▸ **The data**:
★ ★ ★ ★ ★ ★ ★
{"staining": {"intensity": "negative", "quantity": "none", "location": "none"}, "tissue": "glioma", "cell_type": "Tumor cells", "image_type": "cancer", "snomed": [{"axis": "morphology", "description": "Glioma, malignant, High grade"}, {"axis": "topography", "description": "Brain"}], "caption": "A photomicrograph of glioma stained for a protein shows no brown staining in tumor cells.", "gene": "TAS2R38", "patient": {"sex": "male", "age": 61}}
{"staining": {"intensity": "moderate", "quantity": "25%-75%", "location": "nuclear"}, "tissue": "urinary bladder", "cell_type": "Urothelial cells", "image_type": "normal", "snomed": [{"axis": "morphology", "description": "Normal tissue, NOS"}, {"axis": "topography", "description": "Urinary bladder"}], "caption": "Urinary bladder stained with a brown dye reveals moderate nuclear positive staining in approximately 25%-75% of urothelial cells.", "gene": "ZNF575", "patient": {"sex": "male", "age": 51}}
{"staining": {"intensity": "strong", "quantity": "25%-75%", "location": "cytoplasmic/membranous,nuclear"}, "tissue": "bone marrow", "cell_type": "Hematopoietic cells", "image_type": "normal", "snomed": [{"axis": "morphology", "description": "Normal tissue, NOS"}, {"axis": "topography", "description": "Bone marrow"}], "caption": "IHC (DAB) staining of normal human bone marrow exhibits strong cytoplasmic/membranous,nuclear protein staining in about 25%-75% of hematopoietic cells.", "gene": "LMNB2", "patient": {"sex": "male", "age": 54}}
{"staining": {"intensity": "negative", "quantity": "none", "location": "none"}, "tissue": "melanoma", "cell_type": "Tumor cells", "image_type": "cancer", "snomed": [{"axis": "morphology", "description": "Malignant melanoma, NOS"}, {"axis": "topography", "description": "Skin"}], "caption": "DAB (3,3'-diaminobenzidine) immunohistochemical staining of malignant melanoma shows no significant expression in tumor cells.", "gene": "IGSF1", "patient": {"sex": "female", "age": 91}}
★ ★ ★ ★ ★ ★ ★
▸ **Try it**: Copy out each line of the listing that holds the string "stained".

▸ **Exercise result**:
{"staining": {"intensity": "negative", "quantity": "none", "location": "none"}, "tissue": "glioma", "cell_type": "Tumor cells", "image_type": "cancer", "snomed": [{"axis": "morphology", "description": "Glioma, malignant, High grade"}, {"axis": "topography", "description": "Brain"}], "caption": "A photomicrograph of glioma stained for a protein shows no brown staining in tumor cells.", "gene": "TAS2R38", "patient": {"sex": "male", "age": 61}}
{"staining": {"intensity": "moderate", "quantity": "25%-75%", "location": "nuclear"}, "tissue": "urinary bladder", "cell_type": "Urothelial cells", "image_type": "normal", "snomed": [{"axis": "morphology", "description": "Normal tissue, NOS"}, {"axis": "topography", "description": "Urinary bladder"}], "caption": "Urinary bladder stained with a brown dye reveals moderate nuclear positive staining in approximately 25%-75% of urothelial cells.", "gene": "ZNF575", "patient": {"sex": "male", "age": 51}}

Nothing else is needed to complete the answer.